Wednesday morning saw the rupee fall to a record low. Perhaps the most worrying thing till the writing of this editorial was that there was no official response to the rupee depreciation from either...
Wednesday morning saw the rupee fall to a(nother) record low. Perhaps the most worrying thing till the writing of this editorial was that there was no official response to the rupee depreciation from either the State Bank of Pakistan (SBP) or the federal government. The feeling in the market is growing that the rupee is going to keep falling and there will be no one to reassure us that all is well. While official data reported the interbank rate of around Rs160.5, some media channels were reporting the rate as high as Rs162 to the dollar. The speculation is not helpful, although it is certainly understandable. There are widespread reports that the dollar is selling for a premium price outside the formal markets, due to legitimate uncertainty about the stability of the value of the Pakistani rupee. In the month of June alone, the Pakistani rupee has depreciated by 8.2 percent. If the trend continues, we could be looking at a fairly high drop in the value of the Pakistani currency in the coming months.
The 10-month reign of the PTI has seen the highest decline – in such a short – of the value of the Pakistani currency. While the rupee had begun to drop when the PTI took power, the currency was still hovering around Rs123 to the dollar in August 2018. Some investors are of the view that the rupee could fall to Rs180 by the end of the year. This will mean that, effectively, the Pakistani currency will have lost almost half of its value within a single calendar year. The government has been quick to blame previous governments for almost all economic woes, but has also defended devaluation. This Janus-faced stance on rupee depreciation has done more harm to the market, which needs the government to show that it knows what it is doing – even if it does not.

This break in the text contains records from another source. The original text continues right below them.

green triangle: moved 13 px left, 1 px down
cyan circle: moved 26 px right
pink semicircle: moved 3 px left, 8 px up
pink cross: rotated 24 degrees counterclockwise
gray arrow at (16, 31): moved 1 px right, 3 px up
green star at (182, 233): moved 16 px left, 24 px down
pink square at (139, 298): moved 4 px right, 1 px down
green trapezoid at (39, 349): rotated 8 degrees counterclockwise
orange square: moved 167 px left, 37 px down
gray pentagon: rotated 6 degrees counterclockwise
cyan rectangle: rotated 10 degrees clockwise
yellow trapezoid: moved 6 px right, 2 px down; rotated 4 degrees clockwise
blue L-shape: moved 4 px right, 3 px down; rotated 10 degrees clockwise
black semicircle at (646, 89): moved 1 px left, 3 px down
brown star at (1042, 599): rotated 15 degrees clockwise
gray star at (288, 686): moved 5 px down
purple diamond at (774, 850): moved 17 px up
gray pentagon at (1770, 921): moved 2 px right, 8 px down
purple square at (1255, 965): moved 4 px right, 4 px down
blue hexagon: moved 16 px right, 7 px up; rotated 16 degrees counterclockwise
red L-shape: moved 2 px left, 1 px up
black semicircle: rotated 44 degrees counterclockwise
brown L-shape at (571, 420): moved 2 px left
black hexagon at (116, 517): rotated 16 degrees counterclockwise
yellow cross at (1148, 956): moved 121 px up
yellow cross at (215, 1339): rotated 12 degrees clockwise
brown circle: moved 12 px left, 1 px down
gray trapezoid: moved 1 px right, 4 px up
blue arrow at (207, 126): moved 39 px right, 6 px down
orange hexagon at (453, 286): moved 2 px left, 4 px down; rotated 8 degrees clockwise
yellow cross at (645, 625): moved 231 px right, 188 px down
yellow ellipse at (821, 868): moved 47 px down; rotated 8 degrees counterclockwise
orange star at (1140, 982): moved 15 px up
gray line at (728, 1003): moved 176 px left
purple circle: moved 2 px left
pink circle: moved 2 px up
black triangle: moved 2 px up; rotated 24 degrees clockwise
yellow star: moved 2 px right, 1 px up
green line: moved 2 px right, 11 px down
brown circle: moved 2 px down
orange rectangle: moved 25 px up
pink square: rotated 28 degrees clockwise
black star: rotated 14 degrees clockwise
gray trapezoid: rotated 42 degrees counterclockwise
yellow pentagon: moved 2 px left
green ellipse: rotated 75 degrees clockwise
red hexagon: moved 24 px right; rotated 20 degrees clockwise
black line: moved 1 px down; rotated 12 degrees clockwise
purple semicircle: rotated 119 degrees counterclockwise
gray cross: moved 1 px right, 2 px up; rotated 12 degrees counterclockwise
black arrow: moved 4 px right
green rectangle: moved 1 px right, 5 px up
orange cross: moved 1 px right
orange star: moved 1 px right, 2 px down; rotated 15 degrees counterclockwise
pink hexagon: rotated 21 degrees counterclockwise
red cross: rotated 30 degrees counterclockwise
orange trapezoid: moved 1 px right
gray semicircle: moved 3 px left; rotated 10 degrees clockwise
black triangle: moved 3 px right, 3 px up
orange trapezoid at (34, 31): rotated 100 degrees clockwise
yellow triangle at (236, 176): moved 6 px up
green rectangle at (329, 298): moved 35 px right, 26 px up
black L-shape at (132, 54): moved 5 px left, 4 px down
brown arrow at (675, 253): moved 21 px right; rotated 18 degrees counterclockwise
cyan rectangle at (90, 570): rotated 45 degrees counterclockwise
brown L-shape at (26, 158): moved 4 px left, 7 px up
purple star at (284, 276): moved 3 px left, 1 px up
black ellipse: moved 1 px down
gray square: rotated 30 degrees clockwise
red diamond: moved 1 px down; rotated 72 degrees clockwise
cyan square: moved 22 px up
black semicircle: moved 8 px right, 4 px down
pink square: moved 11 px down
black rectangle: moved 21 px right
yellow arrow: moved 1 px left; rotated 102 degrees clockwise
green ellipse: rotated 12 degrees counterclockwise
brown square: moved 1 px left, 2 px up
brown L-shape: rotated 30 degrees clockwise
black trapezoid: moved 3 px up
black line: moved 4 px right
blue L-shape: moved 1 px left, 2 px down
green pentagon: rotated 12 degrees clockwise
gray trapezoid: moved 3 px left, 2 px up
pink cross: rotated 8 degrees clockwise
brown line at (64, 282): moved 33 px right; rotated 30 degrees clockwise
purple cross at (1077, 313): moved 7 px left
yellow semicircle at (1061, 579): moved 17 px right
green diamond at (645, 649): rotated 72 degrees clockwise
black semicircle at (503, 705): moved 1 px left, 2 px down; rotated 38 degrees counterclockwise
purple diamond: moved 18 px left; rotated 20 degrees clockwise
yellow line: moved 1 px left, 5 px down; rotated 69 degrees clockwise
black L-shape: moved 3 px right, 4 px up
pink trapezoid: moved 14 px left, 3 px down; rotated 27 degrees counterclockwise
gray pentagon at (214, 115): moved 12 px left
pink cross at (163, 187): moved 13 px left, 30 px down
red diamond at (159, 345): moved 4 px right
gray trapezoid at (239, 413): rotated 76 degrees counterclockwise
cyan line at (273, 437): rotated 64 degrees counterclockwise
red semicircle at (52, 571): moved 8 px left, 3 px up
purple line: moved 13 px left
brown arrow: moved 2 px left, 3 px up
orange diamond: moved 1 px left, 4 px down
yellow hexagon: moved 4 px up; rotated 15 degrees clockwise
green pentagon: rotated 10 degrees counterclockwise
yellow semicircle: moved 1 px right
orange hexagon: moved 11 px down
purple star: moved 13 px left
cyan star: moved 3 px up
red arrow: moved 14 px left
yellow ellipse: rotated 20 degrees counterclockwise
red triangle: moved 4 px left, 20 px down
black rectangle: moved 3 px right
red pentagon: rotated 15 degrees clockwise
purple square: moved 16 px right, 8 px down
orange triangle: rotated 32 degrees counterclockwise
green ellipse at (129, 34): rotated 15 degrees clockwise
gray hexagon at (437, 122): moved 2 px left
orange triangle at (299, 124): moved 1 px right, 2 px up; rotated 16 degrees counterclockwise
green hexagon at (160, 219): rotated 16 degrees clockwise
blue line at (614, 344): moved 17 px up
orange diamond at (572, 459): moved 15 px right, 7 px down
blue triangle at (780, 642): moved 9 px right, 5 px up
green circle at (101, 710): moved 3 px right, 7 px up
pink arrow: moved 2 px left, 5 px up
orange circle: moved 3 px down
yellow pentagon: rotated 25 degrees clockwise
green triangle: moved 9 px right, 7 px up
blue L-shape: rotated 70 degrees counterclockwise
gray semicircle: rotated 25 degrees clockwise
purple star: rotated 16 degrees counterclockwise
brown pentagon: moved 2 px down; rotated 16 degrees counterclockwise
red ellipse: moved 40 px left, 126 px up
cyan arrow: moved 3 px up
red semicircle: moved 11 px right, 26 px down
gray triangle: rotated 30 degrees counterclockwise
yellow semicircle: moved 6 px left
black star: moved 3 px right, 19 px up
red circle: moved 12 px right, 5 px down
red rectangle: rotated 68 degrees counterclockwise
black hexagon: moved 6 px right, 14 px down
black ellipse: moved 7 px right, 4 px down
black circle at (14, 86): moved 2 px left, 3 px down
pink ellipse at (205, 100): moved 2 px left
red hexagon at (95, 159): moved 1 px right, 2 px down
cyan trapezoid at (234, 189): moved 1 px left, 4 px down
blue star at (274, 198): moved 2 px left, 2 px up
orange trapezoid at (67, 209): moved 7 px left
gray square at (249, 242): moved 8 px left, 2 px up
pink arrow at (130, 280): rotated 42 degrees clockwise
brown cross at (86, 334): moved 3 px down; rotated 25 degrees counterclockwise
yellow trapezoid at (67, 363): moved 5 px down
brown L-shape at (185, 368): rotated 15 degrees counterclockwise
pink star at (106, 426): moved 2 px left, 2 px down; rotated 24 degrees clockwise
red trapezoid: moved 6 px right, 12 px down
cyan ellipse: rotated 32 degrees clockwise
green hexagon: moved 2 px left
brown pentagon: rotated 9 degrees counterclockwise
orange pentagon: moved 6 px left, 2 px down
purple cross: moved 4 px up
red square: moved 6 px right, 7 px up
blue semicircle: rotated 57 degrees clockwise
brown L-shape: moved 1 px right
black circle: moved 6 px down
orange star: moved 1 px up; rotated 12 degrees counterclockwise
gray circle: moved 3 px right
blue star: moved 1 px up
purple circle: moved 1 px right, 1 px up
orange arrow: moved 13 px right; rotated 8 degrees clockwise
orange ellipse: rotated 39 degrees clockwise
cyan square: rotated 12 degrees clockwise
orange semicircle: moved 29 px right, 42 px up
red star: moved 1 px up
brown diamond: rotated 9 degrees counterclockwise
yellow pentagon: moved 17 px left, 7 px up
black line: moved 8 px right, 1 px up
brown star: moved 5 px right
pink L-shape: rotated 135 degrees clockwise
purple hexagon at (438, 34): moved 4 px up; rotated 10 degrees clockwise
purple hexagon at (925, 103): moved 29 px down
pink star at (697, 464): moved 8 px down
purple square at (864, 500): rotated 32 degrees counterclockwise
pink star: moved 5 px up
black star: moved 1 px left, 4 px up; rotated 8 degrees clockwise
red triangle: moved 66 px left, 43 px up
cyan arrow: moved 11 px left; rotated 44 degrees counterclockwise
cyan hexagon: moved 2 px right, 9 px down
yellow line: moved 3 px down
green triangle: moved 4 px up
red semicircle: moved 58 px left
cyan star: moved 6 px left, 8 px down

There is a feeling that any intervention in the falling rate of the Pakistani rupee will lead to heads rolling. Already, there whispers about former finance minister Asad Umar having ruled out further devaluation of the rupee in April. Since then, the SBP chairman also lost his job, which creates a situation where officials can fear reprisals for trying to keep the exchange rate in check. With Pakistan’s foreign exchange reserves still coming in at under $9 billion, the situation of the exchange rate remains precarious. For those hoping that the exchange rate will stabilise, there is little hope on the horizon.